L’editoriale di maggio 2015

Cibo Exposto
Nel bene (Luciferico) e nel male (Arimanico) l’EXPO dominerà per sei mesi la comunicazione non solo italiana. Esaltazione e denigrazione del cibo si rincorreranno veloci come è sempre avvenuto quando si parla di cibo, perché nulla è più influenzato dalle diverse interpretazioni del mondo, dalla cultura, alla superstizione, dalla scienza alla fede.

Per noi occidentali benestanti, abituati allo spreco sovrabbondante, il cibo può essere metafora della pacata critica di un’umanità che ha come massima ansia il bruciore di stomaco, anziché noi stessi sull’orlo dell’abisso. E’ l’inconsistente mediocrità delle nostre certezze che contengono ancora superstizioni e credenze antiche, passate indenni attraverso i secoli.

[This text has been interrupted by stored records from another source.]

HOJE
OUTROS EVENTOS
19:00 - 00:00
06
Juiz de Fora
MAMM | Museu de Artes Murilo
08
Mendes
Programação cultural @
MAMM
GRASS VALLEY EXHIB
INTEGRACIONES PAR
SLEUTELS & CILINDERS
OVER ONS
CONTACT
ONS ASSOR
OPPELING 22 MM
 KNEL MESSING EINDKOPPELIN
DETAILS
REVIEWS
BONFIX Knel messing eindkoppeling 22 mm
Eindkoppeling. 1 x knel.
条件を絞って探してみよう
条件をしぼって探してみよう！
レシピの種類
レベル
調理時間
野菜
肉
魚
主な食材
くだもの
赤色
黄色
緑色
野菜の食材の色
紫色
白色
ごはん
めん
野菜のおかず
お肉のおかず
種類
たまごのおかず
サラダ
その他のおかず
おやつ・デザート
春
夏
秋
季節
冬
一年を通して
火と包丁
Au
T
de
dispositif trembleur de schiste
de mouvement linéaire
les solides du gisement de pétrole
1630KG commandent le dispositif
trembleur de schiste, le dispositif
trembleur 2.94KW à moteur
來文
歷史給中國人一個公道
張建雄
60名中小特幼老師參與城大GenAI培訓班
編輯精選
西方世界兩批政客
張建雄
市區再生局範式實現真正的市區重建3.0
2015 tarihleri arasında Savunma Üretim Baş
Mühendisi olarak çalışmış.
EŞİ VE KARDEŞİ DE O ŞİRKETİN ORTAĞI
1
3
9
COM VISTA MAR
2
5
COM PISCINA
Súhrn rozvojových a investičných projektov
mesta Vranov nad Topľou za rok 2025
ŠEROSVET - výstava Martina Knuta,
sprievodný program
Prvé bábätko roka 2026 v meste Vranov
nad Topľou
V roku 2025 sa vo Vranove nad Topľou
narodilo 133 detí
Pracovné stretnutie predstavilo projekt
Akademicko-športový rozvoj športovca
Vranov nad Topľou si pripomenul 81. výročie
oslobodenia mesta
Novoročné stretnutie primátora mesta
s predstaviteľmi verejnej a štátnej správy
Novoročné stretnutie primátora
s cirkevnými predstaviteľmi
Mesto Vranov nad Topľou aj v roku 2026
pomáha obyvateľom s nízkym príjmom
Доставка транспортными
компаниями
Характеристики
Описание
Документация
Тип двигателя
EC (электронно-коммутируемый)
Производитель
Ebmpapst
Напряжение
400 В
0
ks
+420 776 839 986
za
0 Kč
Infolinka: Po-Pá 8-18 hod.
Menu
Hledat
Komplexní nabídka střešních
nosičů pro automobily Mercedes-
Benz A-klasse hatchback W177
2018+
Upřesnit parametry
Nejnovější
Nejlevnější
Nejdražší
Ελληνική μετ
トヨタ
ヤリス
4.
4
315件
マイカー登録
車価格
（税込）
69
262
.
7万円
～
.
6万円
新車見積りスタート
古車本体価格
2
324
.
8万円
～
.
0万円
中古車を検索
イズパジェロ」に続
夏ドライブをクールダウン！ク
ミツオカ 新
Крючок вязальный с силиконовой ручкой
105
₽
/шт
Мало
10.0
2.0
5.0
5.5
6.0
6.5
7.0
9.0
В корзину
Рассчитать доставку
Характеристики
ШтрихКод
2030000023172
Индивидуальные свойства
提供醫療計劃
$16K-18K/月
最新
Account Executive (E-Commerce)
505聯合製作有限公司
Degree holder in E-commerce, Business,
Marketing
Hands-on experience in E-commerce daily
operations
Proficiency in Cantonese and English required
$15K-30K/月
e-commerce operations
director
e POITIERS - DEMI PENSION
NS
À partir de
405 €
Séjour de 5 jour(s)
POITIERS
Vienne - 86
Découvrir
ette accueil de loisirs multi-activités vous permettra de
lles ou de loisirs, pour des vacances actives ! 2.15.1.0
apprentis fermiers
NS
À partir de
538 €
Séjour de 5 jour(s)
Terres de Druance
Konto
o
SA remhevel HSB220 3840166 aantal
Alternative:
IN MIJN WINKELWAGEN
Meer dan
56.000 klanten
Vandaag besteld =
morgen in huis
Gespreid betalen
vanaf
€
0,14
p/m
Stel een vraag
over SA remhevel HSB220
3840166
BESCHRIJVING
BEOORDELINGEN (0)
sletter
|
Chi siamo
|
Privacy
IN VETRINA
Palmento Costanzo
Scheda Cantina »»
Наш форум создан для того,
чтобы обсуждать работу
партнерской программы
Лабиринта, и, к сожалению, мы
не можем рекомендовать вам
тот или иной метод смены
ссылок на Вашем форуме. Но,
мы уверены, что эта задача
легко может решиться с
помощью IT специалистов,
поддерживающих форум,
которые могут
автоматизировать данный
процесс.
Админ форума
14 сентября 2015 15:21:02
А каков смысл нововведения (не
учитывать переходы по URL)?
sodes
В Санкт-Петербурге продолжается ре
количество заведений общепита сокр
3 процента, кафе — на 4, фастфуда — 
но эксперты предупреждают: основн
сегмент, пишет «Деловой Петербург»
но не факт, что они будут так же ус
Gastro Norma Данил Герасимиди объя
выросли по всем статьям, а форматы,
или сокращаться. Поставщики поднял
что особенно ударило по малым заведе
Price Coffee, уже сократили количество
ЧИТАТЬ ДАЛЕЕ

Il cibo è la rappresentazione più forte della realtà, qui ed ora, esposta sul piatto, servita, fotografata, comunicata, desiderata, come la ricchezza realizzata, il reale potere esposto nella vita quotidiana. Il cibo “exposto” si deteriora rapidamente, si ossida, cambia colore e aspetto, a meno che non sia trattato, con sostanze innominabili che gli tolgono l’aria. Le componenti zuccherine (amidi e carboidrati) fermentano, trasformandosi in alcoli e idrocarburi. Le componenti grasse irrancidiscono e sono la principale causa della limitata conservabilità degli alimenti, per cui, oltre ai conservanti aggiunti, si opera togliendo le componenti grasse dai cibi, in modo che enzimi, batteri e funghi non possano agire. Le componenti proteiche imputridiscono “nella carne”, anche in assenza di ossigeno, a causa di enzimi e microrganismi che degradano le proteine in amminoacidi. In seguito a tali trasformazioni si formano composti che emettono cattivo odore come il solfuro d’idrogeno (dalla cisterna), l’ammoniaca e le ammine (cadaverina dalla lisina, putrescina dall’ornitina e arginina), l’indolo e lo scatolo dal triptofano.

Queste trasformazioni sono le principali responsabili del cattivo odore e del cambiamento di colore che assume la carne anche dopo pochi giorni di conservazione in frigorifero (putrefazione controllata) necessaria per rendere questo cibo mangiabile dall’uomo, non attrezzato per sbranare carne viva e con uno stomaco non sufficientemente acido, visto che la natura lo esclude da un tale cibo. Il mitico cibo degli dei (Isacco sacrificato a Dio), sostituito dal capro espiatorio, alla fine diventa cibo per l’uomo, che si è fatto dio. Attualmente gli allevamenti di bovini e altri animali incidono sul clima più di qualsiasi altra industria determinando una ingiustizia che sottrae cibo a chi non ha protezione, per concentrarlo negli allevamenti intensivi. Chi si lamenta perché arrivano i migranti,  che fuggono dalla fame e dalla guerra, dovrebbe fare mente locale sul piatto del giorno che contiene l’ingiustizia, la malattia e la morte.

Esporre il cibo potrebbe essere utile per imparare, però dovremmo percepire la realtà per quello che è realmente, liberandoci da superstizioni e falsi miti: un cadavere in putrefazione anche se coperto, trattato e cotto è un cadavere e come tale rende chi lo mangia meno di un uomo. Un essere pericoloso, costoso per l’umanità, non  in grado di accendere la scintilla spirituale che è in lui.